How to complete this task: When transcribing the entries, keep each one exactly as it is.

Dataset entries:
------------------------------------------------------------------------

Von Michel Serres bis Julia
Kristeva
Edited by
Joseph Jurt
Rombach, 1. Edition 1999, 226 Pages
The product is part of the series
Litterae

------------------------------------------------------------------------

Result of this exercise:
Von Michel Serres bis Julia
Kristeva
Edited by
Joseph Jurt
Rombach, 1. Edition 1999, 226 Pages
The product is part of the series
Litterae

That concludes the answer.